▶ **Task directions**: Look through the entries below. Report each line that has the word "wrist" in it.

▶ **Input data**:
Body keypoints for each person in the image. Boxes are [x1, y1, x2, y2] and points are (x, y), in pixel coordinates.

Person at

---

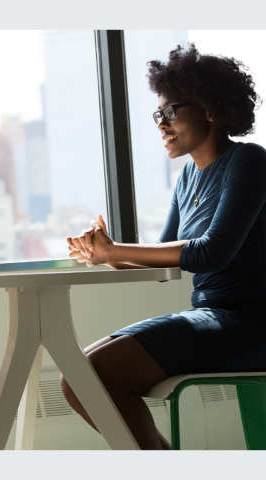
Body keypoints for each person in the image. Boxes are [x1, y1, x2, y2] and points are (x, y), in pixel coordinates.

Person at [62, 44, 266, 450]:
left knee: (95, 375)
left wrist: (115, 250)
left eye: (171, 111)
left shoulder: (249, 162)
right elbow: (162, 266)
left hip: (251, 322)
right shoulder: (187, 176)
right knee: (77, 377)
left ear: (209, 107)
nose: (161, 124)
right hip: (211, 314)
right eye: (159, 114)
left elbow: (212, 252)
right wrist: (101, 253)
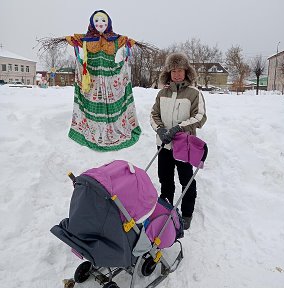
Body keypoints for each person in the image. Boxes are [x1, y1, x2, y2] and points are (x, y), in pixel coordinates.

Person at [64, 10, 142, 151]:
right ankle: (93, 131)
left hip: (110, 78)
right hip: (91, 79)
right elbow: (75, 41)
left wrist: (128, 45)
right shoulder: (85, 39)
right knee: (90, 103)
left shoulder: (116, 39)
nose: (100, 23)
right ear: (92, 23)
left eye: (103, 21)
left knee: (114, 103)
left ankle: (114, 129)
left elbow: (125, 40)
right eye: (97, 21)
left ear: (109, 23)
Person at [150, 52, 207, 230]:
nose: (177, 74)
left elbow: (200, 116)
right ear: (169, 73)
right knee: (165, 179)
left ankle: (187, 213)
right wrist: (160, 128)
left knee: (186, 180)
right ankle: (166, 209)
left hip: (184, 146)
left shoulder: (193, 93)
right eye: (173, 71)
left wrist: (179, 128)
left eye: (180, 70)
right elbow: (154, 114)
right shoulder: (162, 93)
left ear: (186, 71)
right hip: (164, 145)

▶ **Exercise result**:
left wrist: (115, 250)
right wrist: (101, 253)
left wrist: (128, 45)
right wrist: (160, 128)
left wrist: (179, 128)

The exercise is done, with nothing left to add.